**Input records**:
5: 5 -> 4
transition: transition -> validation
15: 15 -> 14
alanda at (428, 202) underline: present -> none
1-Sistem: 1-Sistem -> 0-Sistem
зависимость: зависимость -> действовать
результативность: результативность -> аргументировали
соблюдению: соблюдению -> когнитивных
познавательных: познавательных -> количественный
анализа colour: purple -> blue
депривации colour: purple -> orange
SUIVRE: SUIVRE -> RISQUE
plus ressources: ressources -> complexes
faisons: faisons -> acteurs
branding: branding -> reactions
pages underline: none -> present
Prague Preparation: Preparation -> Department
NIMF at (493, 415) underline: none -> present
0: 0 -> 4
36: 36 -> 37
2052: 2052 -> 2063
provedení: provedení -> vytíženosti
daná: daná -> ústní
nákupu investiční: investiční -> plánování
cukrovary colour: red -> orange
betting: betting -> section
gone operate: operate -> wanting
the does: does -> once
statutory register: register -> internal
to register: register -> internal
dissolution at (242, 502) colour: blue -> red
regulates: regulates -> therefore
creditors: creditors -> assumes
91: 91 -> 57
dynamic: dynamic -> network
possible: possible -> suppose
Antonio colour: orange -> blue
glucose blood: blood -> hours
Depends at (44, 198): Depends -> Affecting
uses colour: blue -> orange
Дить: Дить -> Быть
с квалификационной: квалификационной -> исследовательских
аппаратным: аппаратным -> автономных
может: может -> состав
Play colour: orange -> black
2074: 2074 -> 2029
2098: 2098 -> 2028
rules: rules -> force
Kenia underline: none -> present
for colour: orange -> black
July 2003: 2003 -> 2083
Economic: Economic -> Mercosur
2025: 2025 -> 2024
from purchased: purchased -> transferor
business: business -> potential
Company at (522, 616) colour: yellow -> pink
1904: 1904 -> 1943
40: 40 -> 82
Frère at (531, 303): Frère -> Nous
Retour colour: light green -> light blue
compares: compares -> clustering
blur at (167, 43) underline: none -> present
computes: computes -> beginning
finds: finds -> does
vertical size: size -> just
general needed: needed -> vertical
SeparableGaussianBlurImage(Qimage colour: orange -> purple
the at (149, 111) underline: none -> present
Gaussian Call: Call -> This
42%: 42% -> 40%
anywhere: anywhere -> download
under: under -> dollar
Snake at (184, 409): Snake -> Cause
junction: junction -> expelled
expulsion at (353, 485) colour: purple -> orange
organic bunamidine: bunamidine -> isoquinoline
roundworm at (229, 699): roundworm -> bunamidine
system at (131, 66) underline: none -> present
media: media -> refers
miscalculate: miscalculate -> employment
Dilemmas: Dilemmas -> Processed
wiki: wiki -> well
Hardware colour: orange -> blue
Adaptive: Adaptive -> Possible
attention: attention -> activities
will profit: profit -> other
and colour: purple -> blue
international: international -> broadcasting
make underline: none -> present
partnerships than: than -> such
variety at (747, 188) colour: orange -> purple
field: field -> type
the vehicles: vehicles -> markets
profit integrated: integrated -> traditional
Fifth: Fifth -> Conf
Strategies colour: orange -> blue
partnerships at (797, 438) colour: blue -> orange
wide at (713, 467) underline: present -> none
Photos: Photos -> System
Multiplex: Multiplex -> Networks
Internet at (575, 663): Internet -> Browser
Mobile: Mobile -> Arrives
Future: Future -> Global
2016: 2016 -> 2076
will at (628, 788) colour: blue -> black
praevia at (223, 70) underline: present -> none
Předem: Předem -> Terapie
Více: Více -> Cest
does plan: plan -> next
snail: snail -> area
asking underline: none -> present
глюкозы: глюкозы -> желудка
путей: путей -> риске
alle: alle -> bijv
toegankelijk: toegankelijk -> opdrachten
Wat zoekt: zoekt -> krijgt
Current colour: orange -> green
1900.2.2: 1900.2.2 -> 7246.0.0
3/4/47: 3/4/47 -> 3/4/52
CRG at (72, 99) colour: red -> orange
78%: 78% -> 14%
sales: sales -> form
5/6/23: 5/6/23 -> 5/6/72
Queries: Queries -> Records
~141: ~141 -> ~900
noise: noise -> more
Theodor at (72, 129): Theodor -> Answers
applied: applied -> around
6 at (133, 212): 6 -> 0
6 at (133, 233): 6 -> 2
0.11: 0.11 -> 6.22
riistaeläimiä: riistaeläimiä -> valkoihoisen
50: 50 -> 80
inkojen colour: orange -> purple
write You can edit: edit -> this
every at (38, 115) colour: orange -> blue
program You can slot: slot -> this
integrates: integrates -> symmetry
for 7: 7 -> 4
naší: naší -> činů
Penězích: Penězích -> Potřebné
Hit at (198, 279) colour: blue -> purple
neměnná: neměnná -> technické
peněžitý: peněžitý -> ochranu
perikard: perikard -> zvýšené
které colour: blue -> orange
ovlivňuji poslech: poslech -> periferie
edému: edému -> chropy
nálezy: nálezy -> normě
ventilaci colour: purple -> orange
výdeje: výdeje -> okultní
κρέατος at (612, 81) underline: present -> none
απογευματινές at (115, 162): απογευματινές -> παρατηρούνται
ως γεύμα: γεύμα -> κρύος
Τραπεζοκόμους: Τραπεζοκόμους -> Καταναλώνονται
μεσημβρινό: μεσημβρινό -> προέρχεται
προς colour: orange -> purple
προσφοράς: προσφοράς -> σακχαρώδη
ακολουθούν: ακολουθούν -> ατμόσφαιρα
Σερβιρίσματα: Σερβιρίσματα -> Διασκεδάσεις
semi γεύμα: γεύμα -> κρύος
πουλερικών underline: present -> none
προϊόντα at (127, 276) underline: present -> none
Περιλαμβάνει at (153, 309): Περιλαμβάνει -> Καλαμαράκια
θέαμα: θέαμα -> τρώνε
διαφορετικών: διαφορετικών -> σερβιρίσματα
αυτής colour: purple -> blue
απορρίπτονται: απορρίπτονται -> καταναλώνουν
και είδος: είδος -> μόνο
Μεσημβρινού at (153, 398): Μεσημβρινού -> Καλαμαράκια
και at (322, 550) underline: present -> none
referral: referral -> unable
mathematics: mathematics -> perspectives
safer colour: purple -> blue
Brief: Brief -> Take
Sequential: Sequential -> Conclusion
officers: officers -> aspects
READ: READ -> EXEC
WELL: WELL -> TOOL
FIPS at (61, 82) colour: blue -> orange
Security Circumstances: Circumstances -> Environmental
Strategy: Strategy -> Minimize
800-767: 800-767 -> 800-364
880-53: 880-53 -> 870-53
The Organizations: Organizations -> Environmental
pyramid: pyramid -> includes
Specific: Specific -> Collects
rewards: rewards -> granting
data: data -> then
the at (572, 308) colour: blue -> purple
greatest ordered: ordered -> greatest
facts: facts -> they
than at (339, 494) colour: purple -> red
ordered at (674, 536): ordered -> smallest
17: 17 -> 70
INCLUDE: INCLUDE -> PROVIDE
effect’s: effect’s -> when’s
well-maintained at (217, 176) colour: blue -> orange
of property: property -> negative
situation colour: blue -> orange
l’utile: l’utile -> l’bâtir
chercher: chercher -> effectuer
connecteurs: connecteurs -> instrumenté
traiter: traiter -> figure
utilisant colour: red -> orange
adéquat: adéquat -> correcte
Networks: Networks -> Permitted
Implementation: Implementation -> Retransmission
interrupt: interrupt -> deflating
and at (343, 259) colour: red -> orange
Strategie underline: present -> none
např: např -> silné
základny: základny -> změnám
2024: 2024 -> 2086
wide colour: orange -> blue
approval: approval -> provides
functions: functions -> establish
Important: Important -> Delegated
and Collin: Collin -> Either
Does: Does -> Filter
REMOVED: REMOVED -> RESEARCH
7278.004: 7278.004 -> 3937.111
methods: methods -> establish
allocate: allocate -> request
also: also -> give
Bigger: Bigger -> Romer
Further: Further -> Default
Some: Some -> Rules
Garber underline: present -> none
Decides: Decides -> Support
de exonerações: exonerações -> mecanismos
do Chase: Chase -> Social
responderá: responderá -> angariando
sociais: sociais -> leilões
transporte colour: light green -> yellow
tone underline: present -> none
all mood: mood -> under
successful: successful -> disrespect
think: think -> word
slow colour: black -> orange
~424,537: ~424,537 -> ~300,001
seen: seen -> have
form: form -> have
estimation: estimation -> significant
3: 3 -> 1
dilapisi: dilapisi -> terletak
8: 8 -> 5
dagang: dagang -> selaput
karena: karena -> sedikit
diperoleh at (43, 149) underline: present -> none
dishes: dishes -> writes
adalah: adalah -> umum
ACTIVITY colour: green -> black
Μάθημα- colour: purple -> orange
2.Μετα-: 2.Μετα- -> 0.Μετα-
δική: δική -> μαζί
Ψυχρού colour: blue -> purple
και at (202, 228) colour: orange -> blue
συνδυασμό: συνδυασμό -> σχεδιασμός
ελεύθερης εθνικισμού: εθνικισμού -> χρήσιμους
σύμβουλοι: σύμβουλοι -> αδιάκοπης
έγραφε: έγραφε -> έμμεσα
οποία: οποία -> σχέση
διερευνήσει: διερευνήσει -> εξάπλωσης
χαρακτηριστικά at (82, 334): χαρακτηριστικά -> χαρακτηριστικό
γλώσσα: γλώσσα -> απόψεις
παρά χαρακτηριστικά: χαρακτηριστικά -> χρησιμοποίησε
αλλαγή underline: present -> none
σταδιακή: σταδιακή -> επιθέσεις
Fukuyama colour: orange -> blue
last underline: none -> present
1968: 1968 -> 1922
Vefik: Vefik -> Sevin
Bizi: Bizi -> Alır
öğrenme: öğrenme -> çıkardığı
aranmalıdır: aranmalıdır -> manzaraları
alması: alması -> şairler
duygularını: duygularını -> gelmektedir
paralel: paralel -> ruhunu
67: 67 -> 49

**Exercise directions**: Transcribe, without any alteration, the stretch of the listing above from its first line through the line that contains "Company at (522, 616) colour: yellow -> pink", including both of those lines.

**Response to this task**:
5: 5 -> 4
transition: transition -> validation
15: 15 -> 14
alanda at (428, 202) underline: present -> none
1-Sistem: 1-Sistem -> 0-Sistem
зависимость: зависимость -> действовать
результативность: результативность -> аргументировали
соблюдению: соблюдению -> когнитивных
познавательных: познавательных -> количественный
анализа colour: purple -> blue
депривации colour: purple -> orange
SUIVRE: SUIVRE -> RISQUE
plus ressources: ressources -> complexes
faisons: faisons -> acteurs
branding: branding -> reactions
pages underline: none -> present
Prague Preparation: Preparation -> Department
NIMF at (493, 415) underline: none -> present
0: 0 -> 4
36: 36 -> 37
2052: 2052 -> 2063
provedení: provedení -> vytíženosti
daná: daná -> ústní
nákupu investiční: investiční -> plánování
cukrovary colour: red -> orange
betting: betting -> section
gone operate: operate -> wanting
the does: does -> once
statutory register: register -> internal
to register: register -> internal
dissolution at (242, 502) colour: blue -> red
regulates: regulates -> therefore
creditors: creditors -> assumes
91: 91 -> 57
dynamic: dynamic -> network
possible: possible -> suppose
Antonio colour: orange -> blue
glucose blood: blood -> hours
Depends at (44, 198): Depends -> Affecting
uses colour: blue -> orange
Дить: Дить -> Быть
с квалификационной: квалификационной -> исследовательских
аппаратным: аппаратным -> автономных
может: может -> состав
Play colour: orange -> black
2074: 2074 -> 2029
2098: 2098 -> 2028
rules: rules -> force
Kenia underline: none -> present
for colour: orange -> black
July 2003: 2003 -> 2083
Economic: Economic -> Mercosur
2025: 2025 -> 2024
from purchased: purchased -> transferor
business: business -> potential
Company at (522, 616) colour: yellow -> pink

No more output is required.